__EXTRACTED TEXT__.
-*-
On Thursday, 10 July 2014 at 15:36:53 UTC, francesco cattoglio
wrote:
A code I'm working on stops working and starts printing an
infinite loop of
core.exception.InvalidMemoryOperationError
to the command line output. The code is quite complex and the
bug seems to present itself almost in random situation so I
would like to try to understand the issue better before looking
for the wrong line of code hiding somewhere. I've read it might
be that something is trying to allocate during a destructor
call, but it sounds really strange to me that there's a
neverending amount of exceptions being thrown. This is the
first exception being thrown (nothing is thrown before the
infinite loop begins).
Anyone has suggestions/ideas/heard of a similar stuff before?
If you look at the source for the garbage collector, the only
place that error is called is if the gc is trying to malloc or
execute other memory operations while the collector is running.
I ran across this myself because an assert was getting triggered
in a destructor. Since an assert tries to malloc and the
destructor is called by the GC, I got an
InvalidMemoryOperationError which swallowed up the message from
the original assert.
By putting printfs in the code path in druntime, I was able to
track it down to that destructor, otherwise I had no idea where
the invalid memory error was getting triggered. You can probably
do the same, but you can be sure it's a GC issue, and I would
guess tied to allocating in a destructor (unless you happen to be
calling InvalidMemoryOperationErrors somewhere in your own code
or some library that you're using, which is unlikely).
-*-
Dataset items:
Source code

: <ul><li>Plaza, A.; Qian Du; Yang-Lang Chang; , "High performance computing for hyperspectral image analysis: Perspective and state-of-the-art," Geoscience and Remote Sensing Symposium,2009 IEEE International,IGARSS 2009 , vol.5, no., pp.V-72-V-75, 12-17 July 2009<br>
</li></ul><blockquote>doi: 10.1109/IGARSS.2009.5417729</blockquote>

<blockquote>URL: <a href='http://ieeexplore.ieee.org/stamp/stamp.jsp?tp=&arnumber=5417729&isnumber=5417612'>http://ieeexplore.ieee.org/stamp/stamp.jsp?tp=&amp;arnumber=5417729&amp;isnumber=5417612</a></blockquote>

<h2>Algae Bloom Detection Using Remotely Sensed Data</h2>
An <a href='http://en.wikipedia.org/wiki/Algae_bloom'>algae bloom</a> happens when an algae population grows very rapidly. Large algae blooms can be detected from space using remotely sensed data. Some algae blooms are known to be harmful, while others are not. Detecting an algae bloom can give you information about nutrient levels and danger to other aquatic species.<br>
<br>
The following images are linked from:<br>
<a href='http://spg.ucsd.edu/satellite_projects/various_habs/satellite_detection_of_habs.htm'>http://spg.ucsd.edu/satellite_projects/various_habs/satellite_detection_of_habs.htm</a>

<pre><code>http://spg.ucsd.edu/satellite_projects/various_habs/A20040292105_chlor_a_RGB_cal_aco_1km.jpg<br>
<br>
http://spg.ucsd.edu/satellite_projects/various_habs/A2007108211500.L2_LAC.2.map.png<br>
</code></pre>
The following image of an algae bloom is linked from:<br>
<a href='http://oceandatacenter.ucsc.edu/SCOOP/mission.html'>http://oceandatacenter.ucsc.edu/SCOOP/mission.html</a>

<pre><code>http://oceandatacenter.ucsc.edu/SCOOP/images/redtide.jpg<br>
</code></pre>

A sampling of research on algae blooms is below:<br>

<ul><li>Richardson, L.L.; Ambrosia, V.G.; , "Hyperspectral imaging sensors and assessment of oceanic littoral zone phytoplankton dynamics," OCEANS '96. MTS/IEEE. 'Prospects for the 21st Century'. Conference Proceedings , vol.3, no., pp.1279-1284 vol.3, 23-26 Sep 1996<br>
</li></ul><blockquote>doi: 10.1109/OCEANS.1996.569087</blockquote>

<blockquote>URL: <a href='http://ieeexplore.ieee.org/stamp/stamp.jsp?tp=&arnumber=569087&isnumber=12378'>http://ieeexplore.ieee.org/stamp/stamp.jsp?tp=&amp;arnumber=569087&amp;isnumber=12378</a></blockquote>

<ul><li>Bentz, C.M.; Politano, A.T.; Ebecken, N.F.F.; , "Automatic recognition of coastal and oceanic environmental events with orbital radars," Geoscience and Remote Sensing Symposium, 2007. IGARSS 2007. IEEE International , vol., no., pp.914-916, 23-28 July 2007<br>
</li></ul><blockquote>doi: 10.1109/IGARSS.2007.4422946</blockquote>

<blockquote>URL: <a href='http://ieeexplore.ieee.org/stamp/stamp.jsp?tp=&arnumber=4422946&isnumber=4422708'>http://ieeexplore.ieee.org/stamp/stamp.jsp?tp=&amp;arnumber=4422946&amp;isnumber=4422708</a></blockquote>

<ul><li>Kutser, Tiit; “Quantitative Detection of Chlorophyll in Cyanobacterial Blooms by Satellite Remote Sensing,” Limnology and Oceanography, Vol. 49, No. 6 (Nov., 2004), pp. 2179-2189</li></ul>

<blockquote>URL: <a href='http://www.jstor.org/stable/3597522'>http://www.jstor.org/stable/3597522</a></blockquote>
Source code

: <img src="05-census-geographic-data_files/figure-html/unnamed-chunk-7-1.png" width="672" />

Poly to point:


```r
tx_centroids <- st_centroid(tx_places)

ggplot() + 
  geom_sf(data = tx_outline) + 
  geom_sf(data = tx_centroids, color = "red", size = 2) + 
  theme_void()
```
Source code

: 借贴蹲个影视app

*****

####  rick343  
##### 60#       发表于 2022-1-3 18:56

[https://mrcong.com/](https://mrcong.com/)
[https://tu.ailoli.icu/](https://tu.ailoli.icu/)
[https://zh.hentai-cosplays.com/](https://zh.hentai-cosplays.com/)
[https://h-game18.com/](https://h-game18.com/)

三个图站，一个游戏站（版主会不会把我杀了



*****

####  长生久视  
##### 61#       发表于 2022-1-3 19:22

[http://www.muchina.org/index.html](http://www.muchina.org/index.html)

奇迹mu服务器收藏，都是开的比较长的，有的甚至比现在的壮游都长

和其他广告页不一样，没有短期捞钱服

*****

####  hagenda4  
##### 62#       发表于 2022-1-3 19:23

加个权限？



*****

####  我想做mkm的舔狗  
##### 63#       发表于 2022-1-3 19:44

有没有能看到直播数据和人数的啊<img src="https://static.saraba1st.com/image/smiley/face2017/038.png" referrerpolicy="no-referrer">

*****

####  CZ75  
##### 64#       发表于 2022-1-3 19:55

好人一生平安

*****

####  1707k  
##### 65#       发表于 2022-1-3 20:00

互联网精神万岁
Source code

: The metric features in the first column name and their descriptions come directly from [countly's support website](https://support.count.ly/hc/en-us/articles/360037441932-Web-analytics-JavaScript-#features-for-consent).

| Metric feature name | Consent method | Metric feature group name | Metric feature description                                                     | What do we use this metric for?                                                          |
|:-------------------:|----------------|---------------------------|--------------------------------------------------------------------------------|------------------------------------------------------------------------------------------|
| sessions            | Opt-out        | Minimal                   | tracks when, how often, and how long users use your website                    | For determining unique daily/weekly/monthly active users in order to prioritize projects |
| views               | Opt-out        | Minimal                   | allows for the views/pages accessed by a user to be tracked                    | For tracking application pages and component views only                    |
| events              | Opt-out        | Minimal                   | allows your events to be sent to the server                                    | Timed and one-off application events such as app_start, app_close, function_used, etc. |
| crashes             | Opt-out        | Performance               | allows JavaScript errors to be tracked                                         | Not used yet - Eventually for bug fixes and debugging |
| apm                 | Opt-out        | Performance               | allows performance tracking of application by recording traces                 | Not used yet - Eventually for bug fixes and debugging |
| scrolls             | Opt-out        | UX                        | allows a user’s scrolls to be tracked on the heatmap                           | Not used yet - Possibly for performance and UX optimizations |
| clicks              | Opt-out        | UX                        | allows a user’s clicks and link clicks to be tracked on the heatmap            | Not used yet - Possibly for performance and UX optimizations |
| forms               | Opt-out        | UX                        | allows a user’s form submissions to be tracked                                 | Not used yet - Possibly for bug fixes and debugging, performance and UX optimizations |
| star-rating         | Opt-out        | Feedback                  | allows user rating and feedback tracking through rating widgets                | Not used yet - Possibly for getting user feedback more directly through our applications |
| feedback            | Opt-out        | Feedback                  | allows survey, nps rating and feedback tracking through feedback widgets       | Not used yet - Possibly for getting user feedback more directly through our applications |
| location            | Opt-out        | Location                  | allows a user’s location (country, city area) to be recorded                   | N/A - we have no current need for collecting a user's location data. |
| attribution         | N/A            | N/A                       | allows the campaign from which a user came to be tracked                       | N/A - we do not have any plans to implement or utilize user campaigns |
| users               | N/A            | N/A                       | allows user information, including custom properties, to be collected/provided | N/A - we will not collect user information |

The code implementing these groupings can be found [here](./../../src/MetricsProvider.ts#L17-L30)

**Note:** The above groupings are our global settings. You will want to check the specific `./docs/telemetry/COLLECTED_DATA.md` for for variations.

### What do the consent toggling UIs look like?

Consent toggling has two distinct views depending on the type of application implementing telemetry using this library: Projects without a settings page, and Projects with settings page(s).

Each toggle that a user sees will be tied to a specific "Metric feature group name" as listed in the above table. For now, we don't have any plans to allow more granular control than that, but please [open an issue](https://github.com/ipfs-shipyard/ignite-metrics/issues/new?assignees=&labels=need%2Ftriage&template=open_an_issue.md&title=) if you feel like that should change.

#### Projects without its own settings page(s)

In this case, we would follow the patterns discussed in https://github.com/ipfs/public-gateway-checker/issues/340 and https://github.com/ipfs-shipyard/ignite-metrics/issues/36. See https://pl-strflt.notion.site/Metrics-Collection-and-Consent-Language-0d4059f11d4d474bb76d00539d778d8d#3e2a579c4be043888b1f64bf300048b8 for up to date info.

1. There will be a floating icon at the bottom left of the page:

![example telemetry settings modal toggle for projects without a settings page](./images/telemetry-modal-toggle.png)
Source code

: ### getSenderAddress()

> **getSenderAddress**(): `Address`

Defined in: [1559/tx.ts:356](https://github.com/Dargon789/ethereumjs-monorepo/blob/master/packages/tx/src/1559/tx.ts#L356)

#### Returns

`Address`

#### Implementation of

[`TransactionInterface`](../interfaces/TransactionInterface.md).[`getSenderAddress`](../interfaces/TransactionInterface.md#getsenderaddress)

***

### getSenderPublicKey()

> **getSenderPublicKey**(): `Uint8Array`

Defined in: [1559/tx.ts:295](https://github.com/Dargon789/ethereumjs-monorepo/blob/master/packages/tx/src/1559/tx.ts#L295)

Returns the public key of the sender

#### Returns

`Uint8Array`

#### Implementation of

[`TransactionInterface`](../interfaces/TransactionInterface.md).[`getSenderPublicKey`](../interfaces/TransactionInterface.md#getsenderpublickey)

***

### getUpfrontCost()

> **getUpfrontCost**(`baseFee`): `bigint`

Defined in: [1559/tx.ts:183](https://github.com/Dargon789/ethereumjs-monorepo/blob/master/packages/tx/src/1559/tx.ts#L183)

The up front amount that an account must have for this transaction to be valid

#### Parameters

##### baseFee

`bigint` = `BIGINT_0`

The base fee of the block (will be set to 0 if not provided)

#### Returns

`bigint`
-*-
__CHECK YOUR UNDERSTANDING__.
1 - In the text on the InvalidMemoryOperationError, how was the error tracked down to the destructor?
2 - Summarize the text on the InvalidMemoryOperationError in two sentences.

__SOLUTIONS TO EACH TASK__.
1 - By putting printfs in the code path in druntime.

2 - Code that starts printing an infinite loop of core.exception.InvalidMemoryOperationError prompts a request for ideas, with the possibility raised that something allocates during a destructor call. The reply explains that the garbage collector raises this error only when malloc or other memory operations run while the collector is running, and describes tracing one such case, an assert in a destructor, by adding printfs in druntime.